Зрительский успех был большим. Московский критик назвал его succиs d’estime (успехом уважения). Это верно лишь отчасти. Молодежь, называвшая Комиссаржевскую в адресе актрисой-гражданкой, дополнила роль конкретным содержанием. Революционно настроенный зритель видел в пророчестве Гильды свои представления о борьбе и новой жизни. Роль существовала до тех пор, пока зритель ее домысливал и развивал. Блок писал о спектакле: «Идет в театре Комиссаржевской “Строитель Сольнес” Ибсена, быть может, величайшая из ибсеновских драм… — в театре скучно и серо, но под конец опять верхи бегут к рампе, за которой стоит для них не Гильда, а В. Ф. Комиссаржевская, популярная среди молодежи». Блок понял соотнесенность облика актрисы с ибсеновским образом, сказав, что «она — была вся мятеж и весна, как Гильда».
Смысл спектакля заключался в продолжающемся диалоге Гильды — Комиссаржевской и Сольнеса — Бравича. Игра последнего отличалась той же двойственностью. Бытовая основа роли редко соединялась с духовностью. Если актеру удавалось передать величие Сольнеса, то «трагедия творца, побежденного своим творением», не получалась. Остальные актеры: Александровский (доктор Хэрдал), Ведринская (Кайя), Гардин (Рагнар) остались в пределах натуралистического толкования драмы. Это сделало спектакль разностильным.
«К глубочайшему символизму Ибсена, к снежным вершинам человеческого духа лежит только один путь — через правдивое и искреннее постижение человеческой жизни и быта […] Ибсен научил нас понимать, что внешними путями невозможно достигнуть символического смысла произведения», — к такому итогу пришел Станиславский, считая, что в символистских театральных работах человеческий характер должен быть реалистичен.
Две другие постановки Ибсена в Драматическом театре (без участия Комиссаржевской) имели традиционный характер. 23 октября 1904 года Тихомиров поставил «Привидения» с Самойловым — Освальдом и Холмской — фру Альвинг. Актеры дали психологическую мотивировку поведению героев. Но частная правда этих образов не создала трагической коллизии. Герои были разъединены. Конфликт, предложенный драматургом, исчез. Символическое, обобщенное в спектакле отсутствовало.
«Росмерсхольм» — спектакль второго сезона. Результат многих принципиальных неудач театра. Вновь приглашенный режиссер Арбатов был откровенно натуралистичен в своих работах и узок в замыслах. Попытка Волынского вмешаться ничего не дала. Голубева — Ребекка чувствовала неспособность подняться к ибсеновским высотам духа, ограниченная многочисленными физическими задачами режиссера.

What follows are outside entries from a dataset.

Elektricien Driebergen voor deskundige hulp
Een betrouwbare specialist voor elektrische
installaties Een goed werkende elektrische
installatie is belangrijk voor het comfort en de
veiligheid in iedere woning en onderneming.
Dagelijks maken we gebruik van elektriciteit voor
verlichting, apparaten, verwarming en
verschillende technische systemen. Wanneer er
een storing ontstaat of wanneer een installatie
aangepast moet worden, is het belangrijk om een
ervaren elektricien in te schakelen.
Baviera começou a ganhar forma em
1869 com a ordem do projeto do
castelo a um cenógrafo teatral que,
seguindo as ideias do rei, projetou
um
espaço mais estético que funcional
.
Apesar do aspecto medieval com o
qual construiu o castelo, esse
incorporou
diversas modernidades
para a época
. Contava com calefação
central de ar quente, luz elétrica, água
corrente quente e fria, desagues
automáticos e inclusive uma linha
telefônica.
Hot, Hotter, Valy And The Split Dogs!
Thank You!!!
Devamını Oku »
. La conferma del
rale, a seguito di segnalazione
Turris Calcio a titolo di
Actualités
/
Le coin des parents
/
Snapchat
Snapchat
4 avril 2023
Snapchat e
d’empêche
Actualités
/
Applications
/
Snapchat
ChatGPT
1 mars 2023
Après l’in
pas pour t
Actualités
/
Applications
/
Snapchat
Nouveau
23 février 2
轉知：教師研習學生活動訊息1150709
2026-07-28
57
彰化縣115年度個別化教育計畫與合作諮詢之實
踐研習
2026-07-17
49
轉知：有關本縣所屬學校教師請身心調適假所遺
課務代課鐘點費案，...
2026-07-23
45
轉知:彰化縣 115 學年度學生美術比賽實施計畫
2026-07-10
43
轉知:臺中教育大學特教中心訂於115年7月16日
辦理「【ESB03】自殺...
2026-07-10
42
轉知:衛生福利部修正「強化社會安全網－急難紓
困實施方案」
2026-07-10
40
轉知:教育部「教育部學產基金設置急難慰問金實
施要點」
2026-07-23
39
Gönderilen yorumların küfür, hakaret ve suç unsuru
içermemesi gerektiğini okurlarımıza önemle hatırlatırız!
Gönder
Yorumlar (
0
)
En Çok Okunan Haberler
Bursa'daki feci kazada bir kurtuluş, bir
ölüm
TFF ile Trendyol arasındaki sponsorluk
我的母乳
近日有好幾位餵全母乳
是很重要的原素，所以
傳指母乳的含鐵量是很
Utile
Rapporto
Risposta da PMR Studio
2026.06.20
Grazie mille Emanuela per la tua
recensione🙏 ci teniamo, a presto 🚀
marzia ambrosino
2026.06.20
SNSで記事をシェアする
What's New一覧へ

Арбатов предложил актрисе образ наивной, хлопотливой мещанки, оставив в стороне мятежное начало героини. «Отсутствие сценического одухотворения», как писали газеты, сказалось на игре Бравича и других исполнителей. Кугель считал, что «“Росмерсхольм” — трагедия неудавшейся революции». Большевистская газета «Новая жизнь» писала об идейном просчете драмы: «Почему они (Росмер и Ребекка. — Ю. Р.), отчаявшись в личном счастье, приносят никому не нужную жертву, бросаясь в пучину водопада вместо того, чтобы броситься в пучину общественной борьбы и пожертвовать собою для счастья людей?.. Не слишком ли тонко выткал Ибсен свою психологическую сеть?»[61] Действительно, трагический дух пьесы был чужд революционным настроениям осени 1905 года, но повод к такому наивному осмыслению драмы мог дать лишь бытовой характер спектакля.